Advice to Entrepreneurs
Bushnell asked the audience, “How many times have you started a company?” which he defined as “being paid directly by a customer and not a boss” and yes, lemonade stands did count. His advice to budding student entrepreneurs in the audience:
- Do not start a company with only one idea. You need a lot of ideas because matching your ideas with the right people at the right time is key. After all, entrepreneurship is matching land, labor and capital and bringing the right team together.
- For all your ideas, write business plans. Keep them brief and succinct (three to four pages) and be sure to include market size and customer demographics.
- Only start a company if you can start it with zero dollars. He suggested making a concise two-sided sell sheet, sign up a customer and building the product via outsourcing. “Starting a company and being an entrepreneur is primarily about being able to do the deal,” Bushnell asserted.
- Get ideas by going to every trade show in Los Vegas for a month to get an overview of what is going on in the marketplace. Ask yourself, “What idea in one industry can I take and apply to another industry?”
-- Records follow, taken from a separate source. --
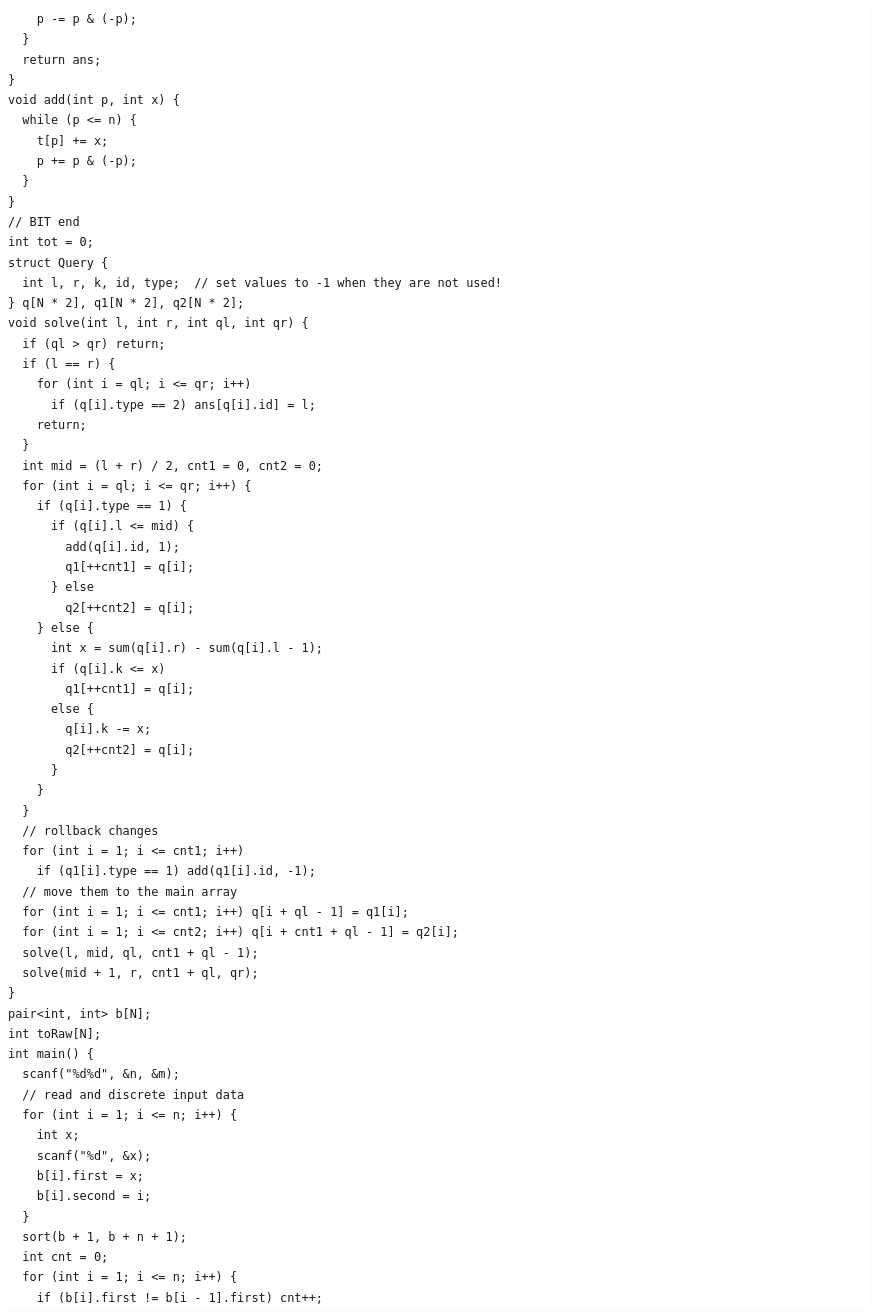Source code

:         p -= p & (-p);
      }
      return ans;
    }
    void add(int p, int x) {
      while (p <= n) {
        t[p] += x;
        p += p & (-p);
      }
    }
    // BIT end
    int tot = 0;
    struct Query {
      int l, r, k, id, type;  // set values to -1 when they are not used!
    } q[N * 2], q1[N * 2], q2[N * 2];
    void solve(int l, int r, int ql, int qr) {
      if (ql > qr) return;
      if (l == r) {
        for (int i = ql; i <= qr; i++)
          if (q[i].type == 2) ans[q[i].id] = l;
        return;
      }
      int mid = (l + r) / 2, cnt1 = 0, cnt2 = 0;
      for (int i = ql; i <= qr; i++) {
        if (q[i].type == 1) {
          if (q[i].l <= mid) {
            add(q[i].id, 1);
            q1[++cnt1] = q[i];
          } else
            q2[++cnt2] = q[i];
        } else {
          int x = sum(q[i].r) - sum(q[i].l - 1);
          if (q[i].k <= x)
            q1[++cnt1] = q[i];
          else {
            q[i].k -= x;
            q2[++cnt2] = q[i];
          }
        }
      }
      // rollback changes
      for (int i = 1; i <= cnt1; i++)
        if (q1[i].type == 1) add(q1[i].id, -1);
      // move them to the main array
      for (int i = 1; i <= cnt1; i++) q[i + ql - 1] = q1[i];
      for (int i = 1; i <= cnt2; i++) q[i + cnt1 + ql - 1] = q2[i];
      solve(l, mid, ql, cnt1 + ql - 1);
      solve(mid + 1, r, cnt1 + ql, qr);
    }
    pair<int, int> b[N];
    int toRaw[N];
    int main() {
      scanf("%d%d", &n, &m);
      // read and discrete input data
      for (int i = 1; i <= n; i++) {
        int x;
        scanf("%d", &x);
        b[i].first = x;
        b[i].second = i;
      }
      sort(b + 1, b + n + 1);
      int cnt = 0;
      for (int i = 1; i <= n; i++) {
        if (b[i].first != b[i - 1].first) cnt++;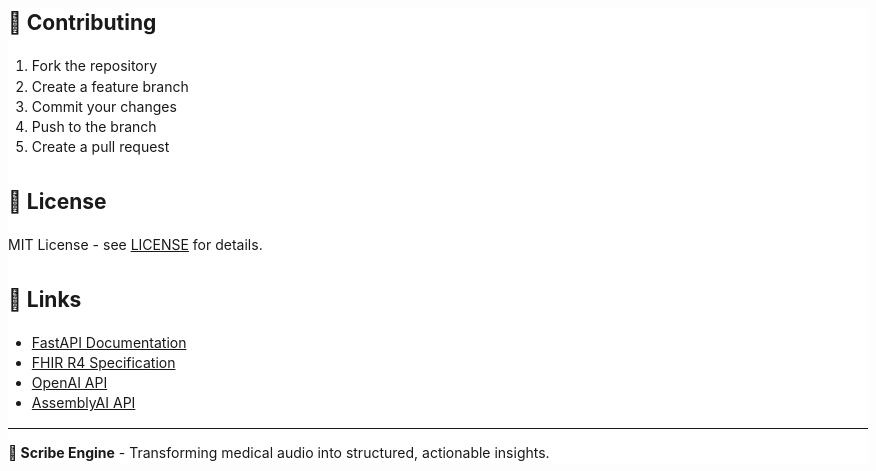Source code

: ## 🤝 Contributing

1. Fork the repository
2. Create a feature branch
3. Commit your changes
4. Push to the branch
5. Create a pull request

## 📄 License

MIT License - see [LICENSE](LICENSE) for details.

## 🔗 Links

- [FastAPI Documentation](https://fastapi.tiangolo.com/)
- [FHIR R4 Specification](https://hl7.org/fhir/R4/)
- [OpenAI API](https://platform.openai.com/docs)
- [AssemblyAI API](https://www.assemblyai.com/docs)

---

**🏥 Scribe Engine** - Transforming medical audio into structured, actionable insights. 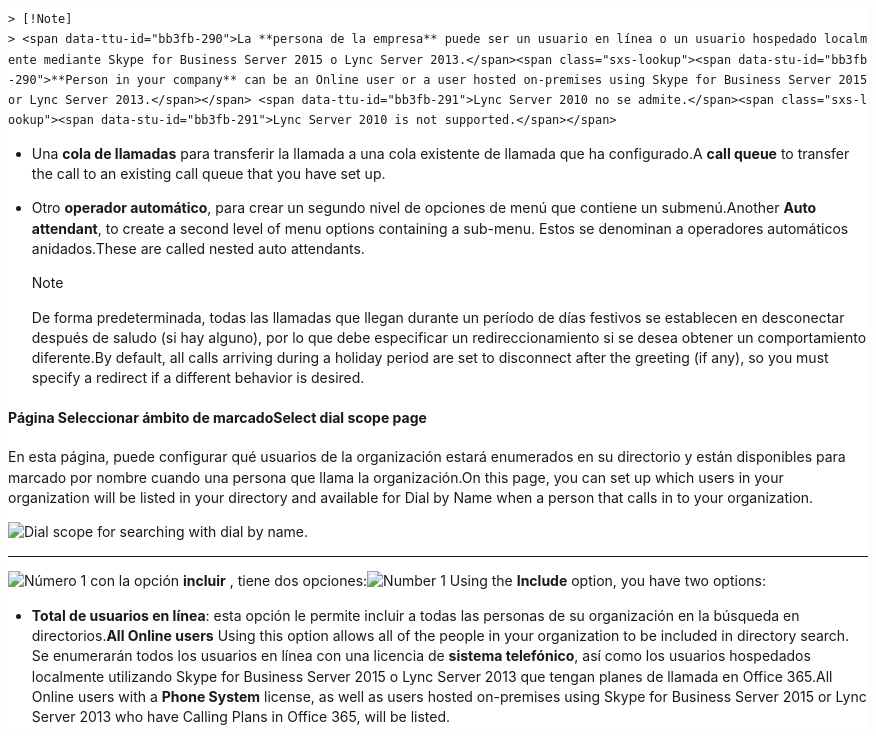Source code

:     > [!Note]
    > <span data-ttu-id="bb3fb-290">La **persona de la empresa** puede ser un usuario en línea o un usuario hospedado localmente mediante Skype for Business Server 2015 o Lync Server 2013.</span><span class="sxs-lookup"><span data-stu-id="bb3fb-290">**Person in your company** can be an Online user or a user hosted on-premises using Skype for Business Server 2015 or Lync Server 2013.</span></span> <span data-ttu-id="bb3fb-291">Lync Server 2010 no se admite.</span><span class="sxs-lookup"><span data-stu-id="bb3fb-291">Lync Server 2010 is not supported.</span></span>

  - <span data-ttu-id="bb3fb-292">Una **cola de llamadas** para transferir la llamada a una cola existente de llamada que ha configurado.</span><span class="sxs-lookup"><span data-stu-id="bb3fb-292">A **call queue** to transfer the call to an existing call queue that you have set up.</span></span>
  - <span data-ttu-id="bb3fb-293">Otro **operador automático**, para crear un segundo nivel de opciones de menú que contiene un submenú.</span><span class="sxs-lookup"><span data-stu-id="bb3fb-293">Another **Auto attendant**, to create a second level of menu options containing a sub-menu.</span></span> <span data-ttu-id="bb3fb-294">Estos se denominan a operadores automáticos anidados.</span><span class="sxs-lookup"><span data-stu-id="bb3fb-294">These are called nested auto attendants.</span></span>

    > [!Note]
    > <span data-ttu-id="bb3fb-295">De forma predeterminada, todas las llamadas que llegan durante un período de días festivos se establecen en desconectar después de saludo (si hay alguno), por lo que debe especificar un redireccionamiento si se desea obtener un comportamiento diferente.</span><span class="sxs-lookup"><span data-stu-id="bb3fb-295">By default, all calls arriving during a holiday period are set to disconnect after the greeting (if any), so you must specify a redirect if a different behavior is desired.</span></span>

#### <a name="select-dial-scope-page"></a><span data-ttu-id="bb3fb-296">Página Seleccionar ámbito de marcado</span><span class="sxs-lookup"><span data-stu-id="bb3fb-296">Select dial scope page</span></span>

<span data-ttu-id="bb3fb-297">En esta página, puede configurar qué usuarios de la organización estará enumerados en su directorio y están disponibles para marcado por nombre cuando una persona que llama la organización.</span><span class="sxs-lookup"><span data-stu-id="bb3fb-297">On this page, you can set up which users in your organization will be listed in your directory and available for Dial by Name when a person that calls in to your organization.</span></span>

![Dial scope for searching with dial by name.](media/1bcb185c-00db-43a7-b5c4-9b021c0627f7.png)

* * *

<span data-ttu-id="bb3fb-299">![Número 1](media/sfbcallout1.png) con la opción **incluir** , tiene dos opciones:</span><span class="sxs-lookup"><span data-stu-id="bb3fb-299">![Number 1](media/sfbcallout1.png) Using the **Include** option, you have two options:</span></span>

- <span data-ttu-id="bb3fb-300">**Total de usuarios en línea**: esta opción le permite incluir a todas las personas de su organización en la búsqueda en directorios.</span><span class="sxs-lookup"><span data-stu-id="bb3fb-300">**All Online users** Using this option allows all of the people in your organization to be included in directory search.</span></span> <span data-ttu-id="bb3fb-301">Se enumerarán todos los usuarios en línea con una licencia de **sistema telefónico**, así como los usuarios hospedados localmente utilizando Skype for Business Server 2015 o Lync Server 2013 que tengan planes de llamada en Office 365.</span><span class="sxs-lookup"><span data-stu-id="bb3fb-301">All Online users with a **Phone System** license, as well as users hosted on-premises using Skype for Business Server 2015 or Lync Server 2013 who have Calling Plans in Office 365, will be listed.</span></span>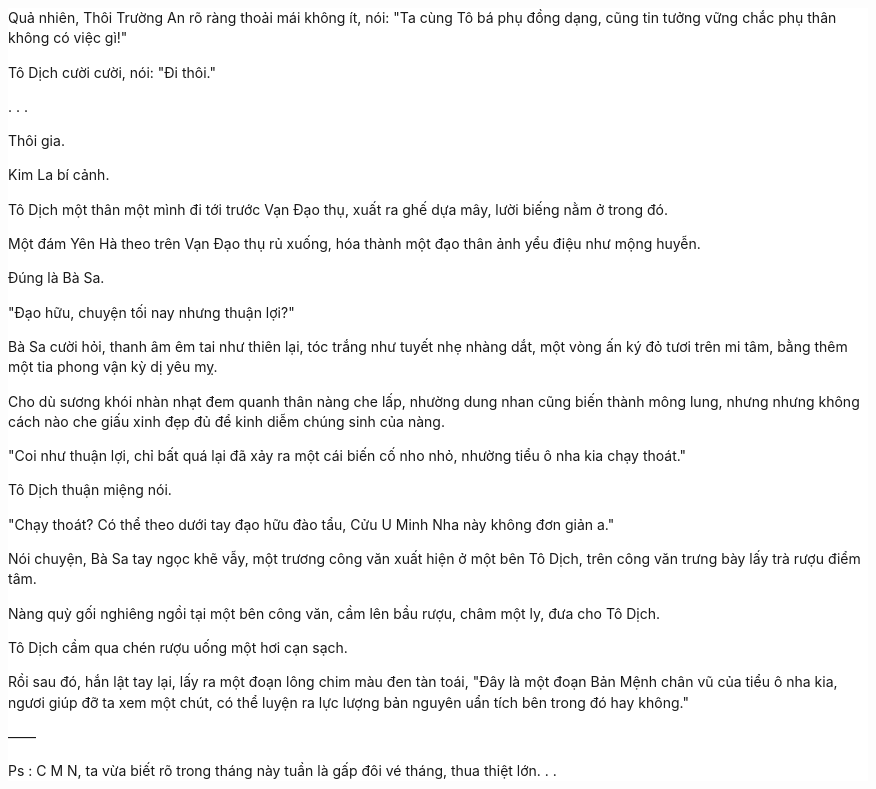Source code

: Quả nhiên, Thôi Trường An rõ ràng thoải mái không ít, nói: "Ta cùng Tô bá phụ đồng dạng, cũng tin tưởng vững chắc phụ thân không có việc gì!"

Tô Dịch cười cười, nói: "Đi thôi."

. . .

Thôi gia.

Kim La bí cảnh.

Tô Dịch một thân một mình đi tới trước Vạn Đạo thụ, xuất ra ghế dựa mây, lười biếng nằm ở trong đó.

Một đám Yên Hà theo trên Vạn Đạo thụ rủ xuống, hóa thành một đạo thân ảnh yểu điệu như mộng huyễn.

Đúng là Bà Sa.

"Đạo hữu, chuyện tối nay nhưng thuận lợi?"

Bà Sa cười hỏi, thanh âm êm tai như thiên lại, tóc trắng như tuyết nhẹ nhàng dắt, một vòng ấn ký đỏ tươi trên mi tâm, bằng thêm một tia phong vận kỳ dị yêu mỵ.

Cho dù sương khói nhàn nhạt đem quanh thân nàng che lấp, nhường dung nhan cũng biến thành mông lung, nhưng nhưng không cách nào che giấu xinh đẹp đủ để kinh diễm chúng sinh của nàng.

"Coi như thuận lợi, chỉ bất quá lại đã xảy ra một cái biến cố nho nhỏ, nhường tiểu ô nha kia chạy thoát."

Tô Dịch thuận miệng nói.

"Chạy thoát? Có thể theo dưới tay đạo hữu đào tẩu, Cửu U Minh Nha này không đơn giản a."

Nói chuyện, Bà Sa tay ngọc khẽ vẫy, một trương công văn xuất hiện ở một bên Tô Dịch, trên công văn trưng bày lấy trà rượu điểm tâm.

Nàng quỳ gối nghiêng ngồi tại một bên công văn, cầm lên bầu rượu, châm một ly, đưa cho Tô Dịch.

Tô Dịch cầm qua chén rượu uống một hơi cạn sạch.

Rồi sau đó, hắn lật tay lại, lấy ra một đoạn lông chim màu đen tàn toái, "Đây là một đoạn Bản Mệnh chân vũ của tiểu ô nha kia, ngươi giúp đỡ ta xem một chút, có thể luyện ra lực lượng bản nguyên uẩn tích bên trong đó hay không."

——

Ps : C M N, ta vừa biết rõ trong tháng này tuần là gấp đôi vé tháng, thua thiệt lớn. . .




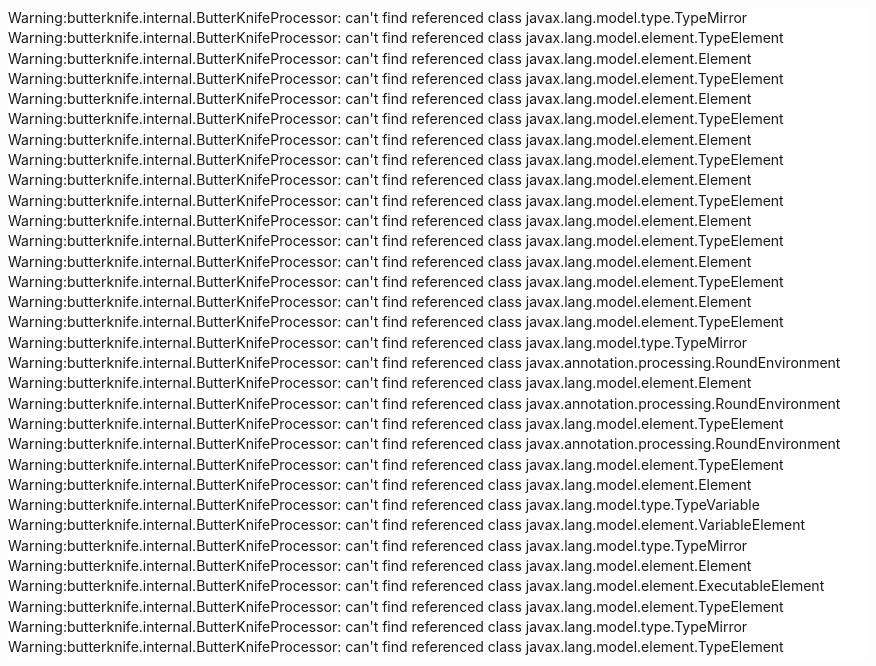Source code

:Warning:butterknife.internal.ButterKnifeProcessor: can't find referenced class javax.lang.model.type.TypeMirror
Warning:butterknife.internal.ButterKnifeProcessor: can't find referenced class javax.lang.model.element.TypeElement
Warning:butterknife.internal.ButterKnifeProcessor: can't find referenced class javax.lang.model.element.Element
Warning:butterknife.internal.ButterKnifeProcessor: can't find referenced class javax.lang.model.element.TypeElement
Warning:butterknife.internal.ButterKnifeProcessor: can't find referenced class javax.lang.model.element.Element
Warning:butterknife.internal.ButterKnifeProcessor: can't find referenced class javax.lang.model.element.TypeElement
Warning:butterknife.internal.ButterKnifeProcessor: can't find referenced class javax.lang.model.element.Element
Warning:butterknife.internal.ButterKnifeProcessor: can't find referenced class javax.lang.model.element.TypeElement
Warning:butterknife.internal.ButterKnifeProcessor: can't find referenced class javax.lang.model.element.Element
Warning:butterknife.internal.ButterKnifeProcessor: can't find referenced class javax.lang.model.element.TypeElement
Warning:butterknife.internal.ButterKnifeProcessor: can't find referenced class javax.lang.model.element.Element
Warning:butterknife.internal.ButterKnifeProcessor: can't find referenced class javax.lang.model.element.TypeElement
Warning:butterknife.internal.ButterKnifeProcessor: can't find referenced class javax.lang.model.element.Element
Warning:butterknife.internal.ButterKnifeProcessor: can't find referenced class javax.lang.model.element.TypeElement
Warning:butterknife.internal.ButterKnifeProcessor: can't find referenced class javax.lang.model.element.Element
Warning:butterknife.internal.ButterKnifeProcessor: can't find referenced class javax.lang.model.element.TypeElement
Warning:butterknife.internal.ButterKnifeProcessor: can't find referenced class javax.lang.model.type.TypeMirror
Warning:butterknife.internal.ButterKnifeProcessor: can't find referenced class javax.annotation.processing.RoundEnvironment
Warning:butterknife.internal.ButterKnifeProcessor: can't find referenced class javax.lang.model.element.Element
Warning:butterknife.internal.ButterKnifeProcessor: can't find referenced class javax.annotation.processing.RoundEnvironment
Warning:butterknife.internal.ButterKnifeProcessor: can't find referenced class javax.lang.model.element.TypeElement
Warning:butterknife.internal.ButterKnifeProcessor: can't find referenced class javax.annotation.processing.RoundEnvironment
Warning:butterknife.internal.ButterKnifeProcessor: can't find referenced class javax.lang.model.element.TypeElement
Warning:butterknife.internal.ButterKnifeProcessor: can't find referenced class javax.lang.model.element.Element
Warning:butterknife.internal.ButterKnifeProcessor: can't find referenced class javax.lang.model.type.TypeVariable
Warning:butterknife.internal.ButterKnifeProcessor: can't find referenced class javax.lang.model.element.VariableElement
Warning:butterknife.internal.ButterKnifeProcessor: can't find referenced class javax.lang.model.type.TypeMirror
Warning:butterknife.internal.ButterKnifeProcessor: can't find referenced class javax.lang.model.element.Element
Warning:butterknife.internal.ButterKnifeProcessor: can't find referenced class javax.lang.model.element.ExecutableElement
Warning:butterknife.internal.ButterKnifeProcessor: can't find referenced class javax.lang.model.element.TypeElement
Warning:butterknife.internal.ButterKnifeProcessor: can't find referenced class javax.lang.model.type.TypeMirror
Warning:butterknife.internal.ButterKnifeProcessor: can't find referenced class javax.lang.model.element.TypeElement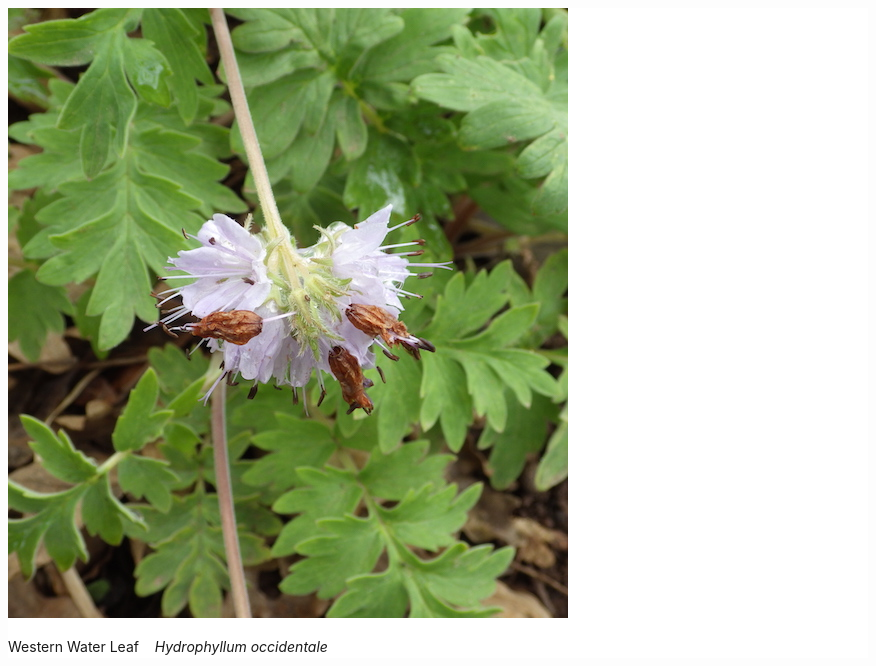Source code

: </div>

<div class="text-center">

  <img src="/images/blogs/Hydrophyllum%20occidentalis%20Flowers%20JWB16%20copy.JPG" width="560" height="610" alt="" title="" />
  <p>Western Water Leaf &nbsp;&nbsp; <i>Hydrophyllum occidentale</i></p>

</div>

<div class="text-center">
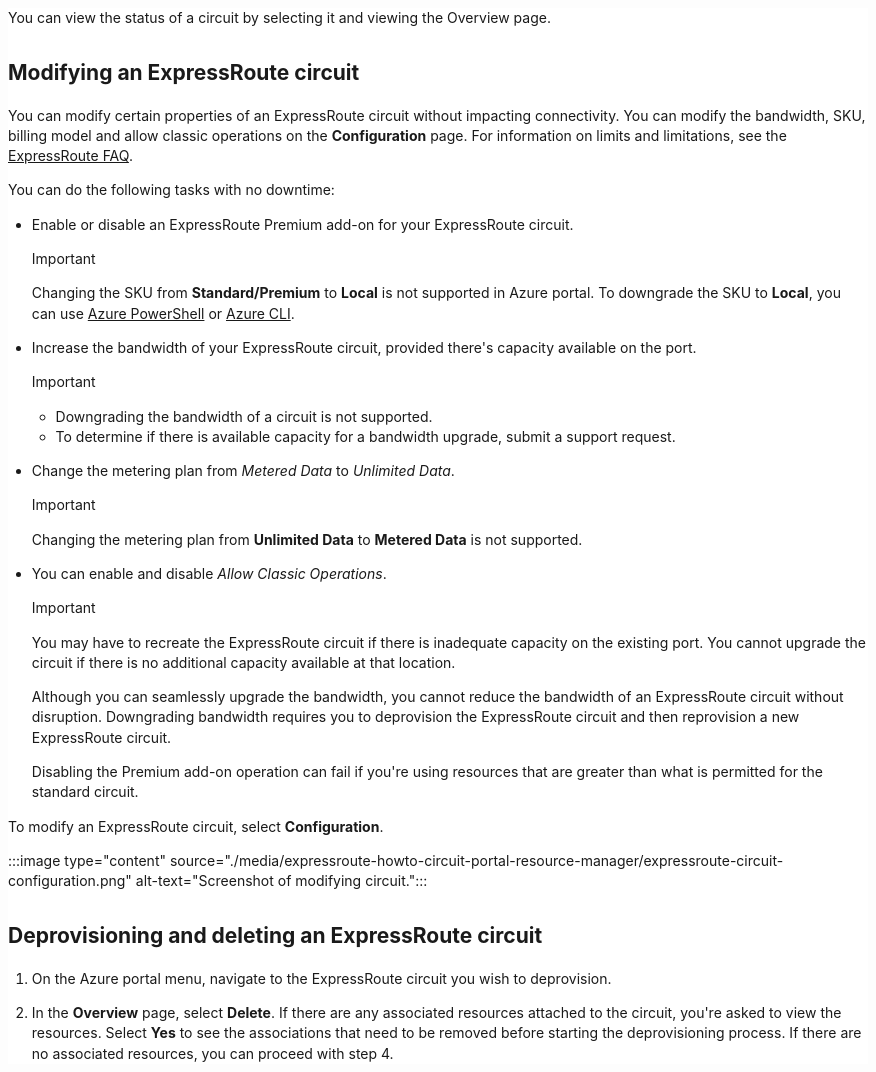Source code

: You can view the status of a circuit by selecting it and viewing the Overview page.

## <a name="modify"></a>Modifying an ExpressRoute circuit

You can modify certain properties of an ExpressRoute circuit without impacting connectivity. You can modify the bandwidth, SKU, billing model and allow classic operations on the **Configuration** page. For information on limits and limitations, see the [ExpressRoute FAQ](expressroute-faqs.md).

You can do the following tasks with no downtime:

* Enable or disable an ExpressRoute Premium add-on for your ExpressRoute circuit.

  > [!IMPORTANT]
  > Changing the SKU from **Standard/Premium** to **Local** is not supported in Azure portal. To downgrade the SKU to **Local**, you can use [Azure PowerShell](expressroute-howto-circuit-arm.md) or [Azure CLI](howto-circuit-cli.md).

* Increase the bandwidth of your ExpressRoute circuit, provided there's capacity available on the port.

  > [!IMPORTANT]
  > * Downgrading the bandwidth of a circuit is not supported.
  > * To determine if there is available capacity for a bandwidth upgrade, submit a support request.

* Change the metering plan from *Metered Data* to *Unlimited Data*.

  > [!IMPORTANT]
  > Changing the metering plan from **Unlimited Data** to **Metered Data** is not supported.

* You can enable and disable *Allow Classic Operations*.
  > [!IMPORTANT]
  > You may have to recreate the ExpressRoute circuit if there is inadequate capacity on the existing port. You cannot upgrade the circuit if there is no additional capacity available at that location.
  >
  > Although you can seamlessly upgrade the bandwidth, you cannot reduce the bandwidth of an ExpressRoute circuit without disruption. Downgrading bandwidth requires you to deprovision the ExpressRoute circuit and then reprovision a new ExpressRoute circuit.
  >
  > Disabling the Premium add-on operation can fail if you're using resources that are greater than what is permitted for the standard circuit.

To modify an ExpressRoute circuit, select **Configuration**.

:::image type="content" source="./media/expressroute-howto-circuit-portal-resource-manager/expressroute-circuit-configuration.png" alt-text="Screenshot of modifying circuit.":::

## <a name="delete"></a>Deprovisioning and deleting an ExpressRoute circuit 

1. On the Azure portal menu, navigate to the ExpressRoute circuit you wish to deprovision.

1. In the **Overview** page, select **Delete**. If there are any associated resources attached to the circuit, you're asked to view the resources. Select **Yes** to see the associations that need to be removed before starting the deprovisioning process. If there are no associated resources, you can proceed with step 4.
- Find something that a few people will want, instead of something that has mass-market appeal, so you can play under the radar and not get knocked off by large companies.
- Keep your mind flexible.
- Play chess. It is an analogy to entrepreneurship. Good entrepreneurs know scenario outcomes. Chess teaches you strategy and to think about reactions to different scenarios.
- Hire and surround yourself with people that are full of life and think out of the box – not clerks or zombies.
Unfortunately, Bushnell ran out of time and ended his presentation with these parting words of advice: “The best way to predict the future is to invent it.”